Unlike Marco Polo, the medieval ‘traveller’  John Mandeville  is widely believed to have never existed at all. In the enormously popular text  The Book of John Mandeville , the writer claims to be an English knight from St Albans. There is no evidence, however, to suggest that he really existed. His ‘book’ contains claims that John Mandeville was a soldier in the army of the great Khan, and that he had travelled far and wide in the East. There, the book relates, he came across all sorts of monstrous creatures and strange people, of the kind we might recognise from  The Marvels of the East . This faux travel narrative was so popular that  Leonardo da Vinci  and Christopher Columbus both consulted copies, and its lack of authenticity, does not seem to have made a difference to the reception of the text. It survives in a staggering 300 manuscripts, and was translated into at least ten languages.

The Travels of John Mandeville purports to tell the story of one John Mandeville, a knight from St Albans in the south of England, who set of on a journey to the Holy Land and on to Asia and Africa in 1332. In fact Mandeville never existed and the account is a strange and fantastical description of a world away from Europe. Explore this item further

In the lives of real medieval people, global travel typically fell into the categories of religious pilgrimage, warfare (i.e. the conflicts often called the Crusades) or long-distance trade. From around the 8th until the 15th centuries, Venetian traders ran a virtual monopoly on trading with the Middle East and Asia. Materials including silk, herbs, spices and drugs travelled from South Asia over the Indian Ocean to the Middle East, where merchants transported them overland to Europe. Meanwhile, Western Europeans waged a series of wars against Muslim countries, aimed at limiting the expansion of Islam and the powers of its followers. These European powers framed their wars as spiritual conflicts: they were sending their soldiers to reclaim the Holy Land from Muslims. In the long term, Muslim control of formerly Christian lands such as Palestine and Syria remained firm.

Recorded data:

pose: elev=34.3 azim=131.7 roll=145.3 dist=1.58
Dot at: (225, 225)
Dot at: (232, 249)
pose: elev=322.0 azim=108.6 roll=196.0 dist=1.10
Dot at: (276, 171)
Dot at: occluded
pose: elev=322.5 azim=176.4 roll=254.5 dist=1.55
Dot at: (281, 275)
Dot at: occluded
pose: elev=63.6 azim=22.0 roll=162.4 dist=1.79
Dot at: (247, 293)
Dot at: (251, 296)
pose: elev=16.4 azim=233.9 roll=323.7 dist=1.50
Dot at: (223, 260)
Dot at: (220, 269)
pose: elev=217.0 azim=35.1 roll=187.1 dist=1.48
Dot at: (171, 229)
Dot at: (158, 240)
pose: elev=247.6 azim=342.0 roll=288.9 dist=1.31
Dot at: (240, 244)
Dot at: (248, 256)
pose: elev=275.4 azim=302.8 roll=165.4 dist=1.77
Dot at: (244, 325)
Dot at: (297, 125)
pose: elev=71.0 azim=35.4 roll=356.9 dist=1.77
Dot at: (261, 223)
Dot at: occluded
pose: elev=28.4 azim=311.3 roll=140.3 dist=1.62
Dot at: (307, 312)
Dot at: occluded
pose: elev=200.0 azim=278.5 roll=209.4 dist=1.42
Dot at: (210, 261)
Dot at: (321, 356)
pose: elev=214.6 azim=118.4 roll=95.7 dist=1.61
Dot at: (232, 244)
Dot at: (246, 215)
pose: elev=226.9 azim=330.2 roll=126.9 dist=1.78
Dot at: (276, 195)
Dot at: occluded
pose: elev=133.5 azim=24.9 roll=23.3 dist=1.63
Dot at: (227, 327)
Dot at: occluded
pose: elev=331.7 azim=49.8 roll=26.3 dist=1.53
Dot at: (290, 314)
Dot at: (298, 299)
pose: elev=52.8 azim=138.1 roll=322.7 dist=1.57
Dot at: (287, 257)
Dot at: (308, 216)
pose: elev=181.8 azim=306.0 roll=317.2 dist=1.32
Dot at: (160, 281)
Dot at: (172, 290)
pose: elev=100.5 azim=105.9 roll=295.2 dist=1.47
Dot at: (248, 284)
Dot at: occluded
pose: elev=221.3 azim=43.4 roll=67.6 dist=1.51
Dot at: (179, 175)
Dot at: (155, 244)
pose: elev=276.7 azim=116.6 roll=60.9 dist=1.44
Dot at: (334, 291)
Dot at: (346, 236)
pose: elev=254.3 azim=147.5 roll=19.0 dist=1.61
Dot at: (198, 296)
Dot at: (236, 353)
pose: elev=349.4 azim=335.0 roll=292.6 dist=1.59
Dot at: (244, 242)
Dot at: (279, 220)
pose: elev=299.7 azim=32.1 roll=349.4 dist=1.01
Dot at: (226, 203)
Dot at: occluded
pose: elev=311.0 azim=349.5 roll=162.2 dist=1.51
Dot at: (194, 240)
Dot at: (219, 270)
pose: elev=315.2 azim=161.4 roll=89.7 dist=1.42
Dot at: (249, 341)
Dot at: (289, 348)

■ **TO DO**:
1. Answer these questions from the passage on John Mandeville.
(a) What town does the writer of The Book of John Mandeville claim to come from?
(b) In how many manuscripts does the book survive?
(c) Which traders ran a virtual monopoly on trade with the Middle East and Asia?
2. Retype the lines of the records from the line with "pose: elev=322.5 azim=176.4" up to and including the line with "Dot at: (155, 244)".

■ **RESULTS OF THE EXERCISE**:
1.
(a) St Albans
(b) 300
(c) Venetian traders

2.
pose: elev=322.5 azim=176.4 roll=254.5 dist=1.55
Dot at: (281, 275)
Dot at: occluded
pose: elev=63.6 azim=22.0 roll=162.4 dist=1.79
Dot at: (247, 293)
Dot at: (251, 296)
pose: elev=16.4 azim=233.9 roll=323.7 dist=1.50
Dot at: (223, 260)
Dot at: (220, 269)
pose: elev=217.0 azim=35.1 roll=187.1 dist=1.48
Dot at: (171, 229)
Dot at: (158, 240)
pose: elev=247.6 azim=342.0 roll=288.9 dist=1.31
Dot at: (240, 244)
Dot at: (248, 256)
pose: elev=275.4 azim=302.8 roll=165.4 dist=1.77
Dot at: (244, 325)
Dot at: (297, 125)
pose: elev=71.0 azim=35.4 roll=356.9 dist=1.77
Dot at: (261, 223)
Dot at: occluded
pose: elev=28.4 azim=311.3 roll=140.3 dist=1.62
Dot at: (307, 312)
Dot at: occluded
pose: elev=200.0 azim=278.5 roll=209.4 dist=1.42
Dot at: (210, 261)
Dot at: (321, 356)
pose: elev=214.6 azim=118.4 roll=95.7 dist=1.61
Dot at: (232, 244)
Dot at: (246, 215)
pose: elev=226.9 azim=330.2 roll=126.9 dist=1.78
Dot at: (276, 195)
Dot at: occluded
pose: elev=133.5 azim=24.9 roll=23.3 dist=1.63
Dot at: (227, 327)
Dot at: occluded
pose: elev=331.7 azim=49.8 roll=26.3 dist=1.53
Dot at: (290, 314)
Dot at: (298, 299)
pose: elev=52.8 azim=138.1 roll=322.7 dist=1.57
Dot at: (287, 257)
Dot at: (308, 216)
pose: elev=181.8 azim=306.0 roll=317.2 dist=1.32
Dot at: (160, 281)
Dot at: (172, 290)
pose: elev=100.5 azim=105.9 roll=295.2 dist=1.47
Dot at: (248, 284)
Dot at: occluded
pose: elev=221.3 azim=43.4 roll=67.6 dist=1.51
Dot at: (179, 175)
Dot at: (155, 244)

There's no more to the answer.